The Fed has done all it can to signal that the days of easy money may be coming to an end soon. For the most part, the market has priced in a modest rise in interest rates going into 2016. That is seen as a good sign for some investors seeking passive sources of income in the form of bonds and other debt instruments – principally the legion of baby boomers set to retire over the next 10 years.
On the other hand, low-cost financing enabled by quantitative easing has driven employment growth over the past decade, as more active investors seek returns in private equity. But the real question going forward is whether business investment and job growth will continue as passive investments become more attractive.
From my personal standpoint, the past eight years have been a wonderful growth opportunity. Many of my business partners and colleagues have found ample financing to expand their businesses and invest in new assets. For me, that has meant I was able to enter the television broadcasting business and acquire seven full-powered broadcast stations over the past three years. Others who found themselves in an opportunistic position to acquire assets have also fared well.
One of the major factors in my decision to build a television platform, aside from growing personal wealth, was to develop opportunities for young people who have not been traditionally exposed to careers in media. To that end, I established the Howard Stirk Holdings Journalism Foundation at Coastal Carolina University in South Carolina this year, which will help pay tuition for about 14 college students interested in media and broadcast journalism. It will also provide internships throughout my television platform in five states to these people, with the goal of hiring them upon graduation.
Looking forward, the major risks in terms of the success of this initiative have surprisingly been: the Affordable Care Act employer mandate and the minimum wage increase. Throughout my media career, we have engaged in the practice of hiring young people just out of college or trade school to work in our businesses. Many of them have since gone on to have successful careers in media and other industries. But faced with the employer mandate, which requires small business owners to provide health insurance coverage to full-time employees, it has become significantly more difficult for us to offer full-time jobs to entry-level employees. For the most part, entry-level employees initially add very little in immediate value to a firm. Of course, over time they can gain the skills necessary to perform effectively – a critical process that we highly promote and endorse. But with employer mandate and minimum-wage hikes looming, we face increasing pressure to hire seasoned, skilled employees rather than entry-level workers in order to justify the added cost.

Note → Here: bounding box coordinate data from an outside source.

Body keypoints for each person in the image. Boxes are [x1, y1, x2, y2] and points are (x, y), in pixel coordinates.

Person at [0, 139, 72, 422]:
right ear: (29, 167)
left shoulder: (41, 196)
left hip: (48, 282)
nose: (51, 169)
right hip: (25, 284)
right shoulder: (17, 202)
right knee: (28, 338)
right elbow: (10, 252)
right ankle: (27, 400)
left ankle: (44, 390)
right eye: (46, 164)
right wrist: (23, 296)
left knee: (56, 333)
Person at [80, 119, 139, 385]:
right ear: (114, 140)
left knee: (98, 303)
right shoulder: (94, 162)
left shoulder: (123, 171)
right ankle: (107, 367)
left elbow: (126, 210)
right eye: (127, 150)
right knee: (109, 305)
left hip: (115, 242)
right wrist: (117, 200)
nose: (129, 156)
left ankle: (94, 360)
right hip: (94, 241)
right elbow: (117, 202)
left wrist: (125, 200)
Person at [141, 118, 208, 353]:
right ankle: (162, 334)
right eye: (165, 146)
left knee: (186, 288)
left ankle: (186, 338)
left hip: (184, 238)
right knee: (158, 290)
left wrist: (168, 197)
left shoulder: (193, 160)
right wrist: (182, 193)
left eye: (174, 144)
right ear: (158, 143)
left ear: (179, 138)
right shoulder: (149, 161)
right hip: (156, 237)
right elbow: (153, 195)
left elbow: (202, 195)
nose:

These added investment costs are likely to compound the dampening effects of the end of quantitative easing on business investment. With labor force participation so weak as it is currently, entry-level employment seems to be one of the logical places the country needs to look to find access to labor – albeit not skilled labor. Some people may argue that the solution to America’s economic problems lies in addressing the lack of middle-class jobs. But think about it. Those jobs don’t just grow on trees. As companies grow, especially small businesses, their employees start to grow and become more productive. That productivity, in turn, drives wage and income growth organically.

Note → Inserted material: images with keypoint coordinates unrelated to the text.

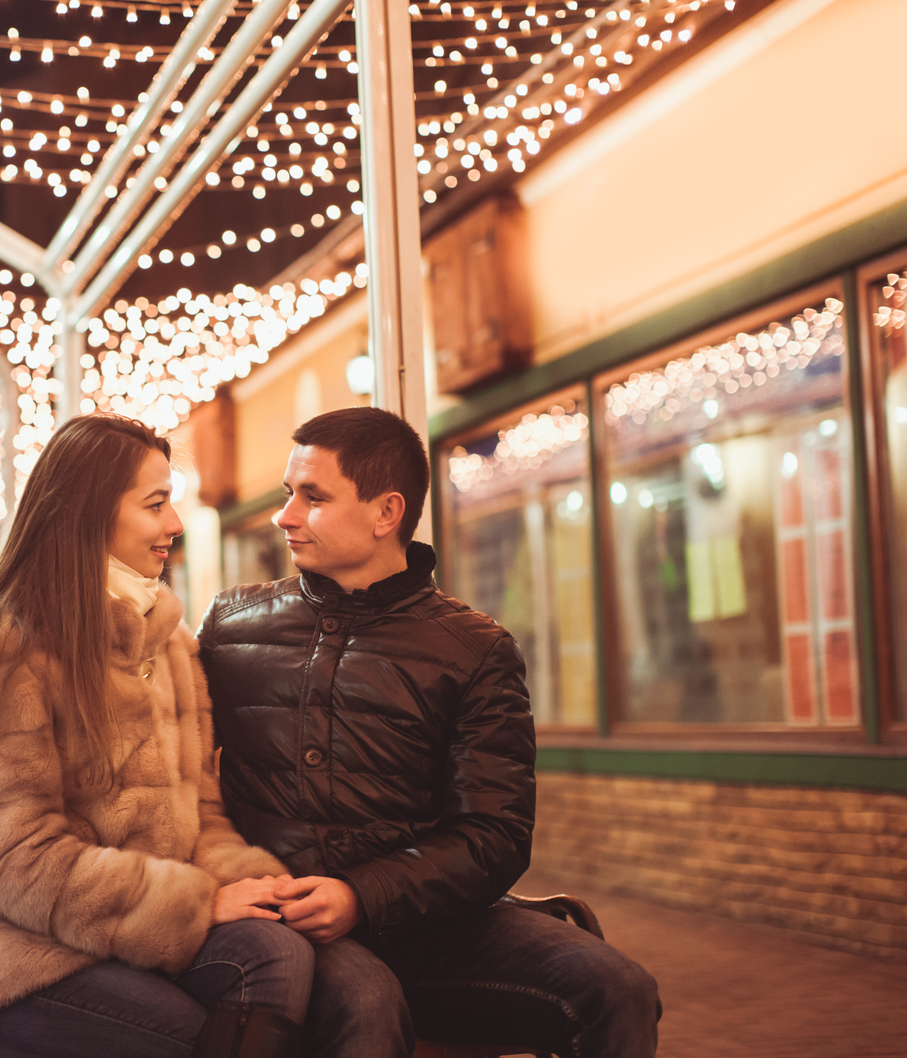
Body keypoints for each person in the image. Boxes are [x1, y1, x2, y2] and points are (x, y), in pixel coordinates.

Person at [197, 407, 660, 1058]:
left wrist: (364, 894)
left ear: (387, 513)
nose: (286, 516)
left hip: (429, 926)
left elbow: (494, 835)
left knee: (615, 987)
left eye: (313, 496)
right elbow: (173, 780)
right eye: (287, 494)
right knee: (367, 1003)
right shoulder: (230, 628)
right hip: (285, 923)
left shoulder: (474, 648)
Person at [0, 413, 314, 1058]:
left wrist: (254, 885)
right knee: (195, 1038)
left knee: (280, 952)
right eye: (156, 504)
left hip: (141, 939)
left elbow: (203, 814)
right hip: (25, 957)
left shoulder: (170, 647)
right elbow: (15, 855)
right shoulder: (6, 646)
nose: (175, 526)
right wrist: (190, 907)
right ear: (88, 512)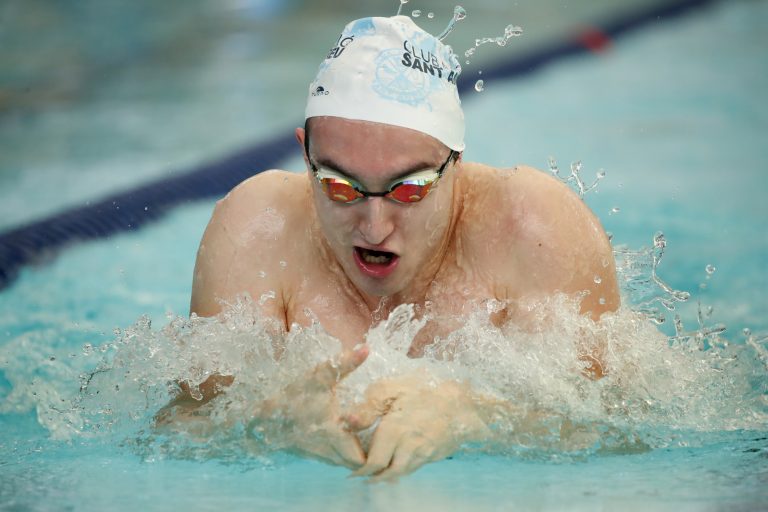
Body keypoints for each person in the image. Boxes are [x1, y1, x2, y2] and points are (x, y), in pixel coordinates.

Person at [176, 15, 619, 480]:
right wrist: (265, 424)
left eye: (409, 189)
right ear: (305, 155)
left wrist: (477, 415)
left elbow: (618, 426)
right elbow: (177, 426)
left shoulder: (533, 228)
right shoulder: (259, 228)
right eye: (338, 185)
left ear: (457, 163)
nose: (373, 226)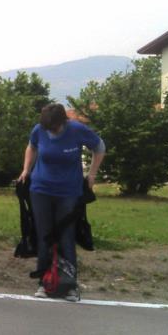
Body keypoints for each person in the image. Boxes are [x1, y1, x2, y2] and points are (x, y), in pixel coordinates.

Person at [18, 103, 105, 301]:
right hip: (40, 190)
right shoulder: (39, 129)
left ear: (63, 121)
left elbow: (99, 147)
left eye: (54, 127)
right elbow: (31, 147)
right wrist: (26, 169)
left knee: (66, 235)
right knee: (44, 235)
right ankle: (44, 283)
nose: (51, 131)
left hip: (69, 191)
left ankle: (69, 286)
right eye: (48, 128)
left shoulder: (77, 129)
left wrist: (92, 174)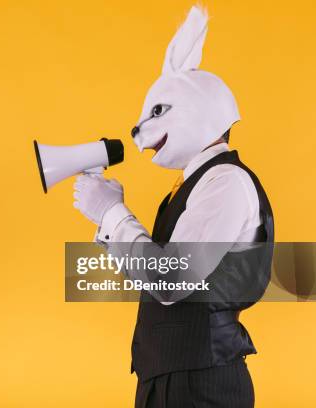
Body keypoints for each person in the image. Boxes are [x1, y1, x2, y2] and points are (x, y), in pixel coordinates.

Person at [72, 6, 274, 408]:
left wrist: (114, 214)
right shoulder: (196, 185)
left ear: (204, 109)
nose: (137, 130)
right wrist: (108, 219)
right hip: (173, 377)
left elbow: (170, 280)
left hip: (199, 384)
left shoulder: (225, 182)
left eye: (158, 112)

While the ACA and mandatory minimum-wage increase are well-meaning ideas, they will not ultimately solve the problem they are trying to solve. The initial CBO data estimated that the ACA alone would decrease job growth by almost 2 million jobs in 2016 and more than 2.5 million jobs in 2017. Industry surveys conducted by several of the Federal Reserve Banks have indicated that more than 16 percent of businesses numbers of businesses would reduce employee hours below full time to avoid the employer mandate, or hire a significant proportion of part-time employees going forward. Other firms said they would reduce hiring and look for alternative – primarily capital investments – to drive productivity at the lower end of the wage scale. According to the American Action Forum’s regression study on the labor market effects of Obamacare, the employer mandate will reduce employment by small businesses by more than 350,000 workers, and it will cost workers in excess of $22 billion in decreased wages as higher premium costs are passed on to employees. Almost all of these adjustments would occur in the lower-skilled “commodity” range of employment, which typically consists of the most vulnerable labor force participants.
The minimum wage is not, and never has been, a ceiling on earnings for most Americans. It is usually just the bottom rung on a ladder that increases as experience, skill and education are acquired over a lifetime of work. In order to assure that more Americans can enter the labor force and get on the ladder to success, the government should consider reducing the burden on small business by getting rid of the employer mandate under ACA, and keeping minimum-wage increases in line with a realistic evaluation of worker productivity at the entry level. This would not only offset some of the likely damping effects of the end of QE on investment, but also provide a solid engine for robust job growth going forward.